Noi non possiamo abitare senza trasformare tutto intorno a noi: la metamorfosi è il nucleo dell’identità umana, evidentemente, anche se Coccia – che alla metamorfosi dedica un altro libro – non credo sarebbe d’accordo su questo, perché lui fa un discorso molto più onnicomprensivo. Per tornare alla casa, Emanuele la definisce un “viaggio sul posto”, un luogo della relazione, in cui il nostro Io incontra il mondo e lo trasforma in un fatto psichico. Ne derivano due cose: la prima è che possiamo parlare della casa non come fatto meramente materiale (metri cubi e valore di mercato), ma anche come una forma del pensiero e un oggetto immateriale, affettivo. La seconda è che, se questo luogo interiore può essere concepito pieno di senso e di possibilità anche creative e trasformative, l’Io che ne è a monte non è quella “schifezza” di freudiana memoria. Possiamo finalmente liberarci della vecchissima idea (riciclata da tanti nella storia del pensiero occidentale) della dimensione psichica come perturbante? Speriamo. Last but not least, Emanuele Coccia è un filosofo del nostro tempo e lavora al superamento della logica binaria, giustamente. Intendiamoci, io non sono per l’appiattimento delle differenze, tuttavia credo sia problematico continuare ad esaltare il concetto di “alterità”, che alimenta il sistema delle dicotomie antagoniste e oppositive. Mi spiego meglio e torno alla mostra: non è vero che la natura è totalmente fuori dall’architettura, e che quest’ultima è uno spazio “assoluto”. Dentro e fuori, così come naturale e artificiale, sono dimensioni che hanno ciascuna una propria identità, ma che si compenetrano anche a vicenda nella realtà. E non è così da oggi, era così anche prima, solo che oggi sta emergendo prepotentemente l’esigenza di cambiare il nostro modo di vedere e definire il mondo. Per cui il principio di non contraddizione (un po’ datato, visto che risale ad Aristotele!) non funziona più. Nella mia opera è la natura che prende il sopravvento? No. E’ una coesistenza senza morti e feriti, che non prevede cioè la cancellazione di nessuna delle due parti.

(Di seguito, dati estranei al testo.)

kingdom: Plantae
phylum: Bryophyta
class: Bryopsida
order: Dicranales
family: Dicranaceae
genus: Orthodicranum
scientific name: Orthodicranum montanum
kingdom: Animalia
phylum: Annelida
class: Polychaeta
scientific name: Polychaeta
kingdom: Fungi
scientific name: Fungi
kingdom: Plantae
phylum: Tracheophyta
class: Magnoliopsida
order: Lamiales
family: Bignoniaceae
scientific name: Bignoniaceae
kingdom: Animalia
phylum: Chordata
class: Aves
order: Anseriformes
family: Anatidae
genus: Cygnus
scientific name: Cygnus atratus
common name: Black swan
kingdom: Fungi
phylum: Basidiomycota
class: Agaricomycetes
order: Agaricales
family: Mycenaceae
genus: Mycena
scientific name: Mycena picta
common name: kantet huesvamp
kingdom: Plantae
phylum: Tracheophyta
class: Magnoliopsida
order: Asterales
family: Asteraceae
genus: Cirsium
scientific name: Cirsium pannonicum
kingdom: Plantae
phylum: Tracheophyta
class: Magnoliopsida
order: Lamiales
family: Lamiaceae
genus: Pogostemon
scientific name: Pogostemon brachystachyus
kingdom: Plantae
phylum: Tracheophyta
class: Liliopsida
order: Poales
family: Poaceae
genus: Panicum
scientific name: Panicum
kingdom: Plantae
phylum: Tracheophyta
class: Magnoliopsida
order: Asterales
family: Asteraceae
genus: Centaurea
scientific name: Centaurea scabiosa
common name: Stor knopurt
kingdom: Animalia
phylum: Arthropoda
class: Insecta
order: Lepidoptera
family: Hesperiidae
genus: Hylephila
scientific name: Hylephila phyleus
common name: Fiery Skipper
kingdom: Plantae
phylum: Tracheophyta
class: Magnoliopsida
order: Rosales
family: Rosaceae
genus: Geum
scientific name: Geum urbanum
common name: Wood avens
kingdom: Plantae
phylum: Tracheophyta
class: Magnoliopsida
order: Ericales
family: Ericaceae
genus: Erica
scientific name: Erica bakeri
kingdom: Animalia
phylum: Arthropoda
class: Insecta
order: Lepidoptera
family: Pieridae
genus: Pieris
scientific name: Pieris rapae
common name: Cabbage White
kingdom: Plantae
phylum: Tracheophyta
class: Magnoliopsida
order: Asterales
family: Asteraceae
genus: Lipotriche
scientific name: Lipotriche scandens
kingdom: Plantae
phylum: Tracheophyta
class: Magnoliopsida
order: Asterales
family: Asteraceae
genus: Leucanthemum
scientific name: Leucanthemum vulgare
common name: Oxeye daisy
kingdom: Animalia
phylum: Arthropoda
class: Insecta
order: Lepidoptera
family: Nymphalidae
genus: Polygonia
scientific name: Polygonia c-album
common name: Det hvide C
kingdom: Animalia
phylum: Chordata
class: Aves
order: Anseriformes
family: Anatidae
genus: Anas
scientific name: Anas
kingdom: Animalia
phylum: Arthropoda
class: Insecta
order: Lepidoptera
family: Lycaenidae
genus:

La tua attività comprende da qualche anno anche il magistero in Arti Decorative, attualmente presso l’Accademia di Firenze. Ci puoi svelare qualcosa di quanto insegni ai tuoi studenti?

R: Tutto il mio corso è incentrato sullo spazio, e il rapporto con l’architettura è fondamentale. Stimolo gli studenti a confrontarsi con l’ambiente: vivificare lo spazio e renderlo immaginifico è la vocazione della materia che insegno, almeno per come la intendo io. Questo è possibile a partire da un forte legame con i luoghi, che vanno studiati, approfonditi, ma soprattutto sentiti. Pensare di trasformare lo spazio non è semplice, dunque io suggerisco sempre di partire dallo sconfinamento, dalla violazione del limite della cornice che impedisce la diffusione di un’immagine. L’obiettivo è arrivare a una fantasia in grado di investire l’ambiente, a un’arte ambientale come superamento dell’oggetto chiuso da contemplare, per approdare a un’idea di arte all’interno della quale muoversi e abitare.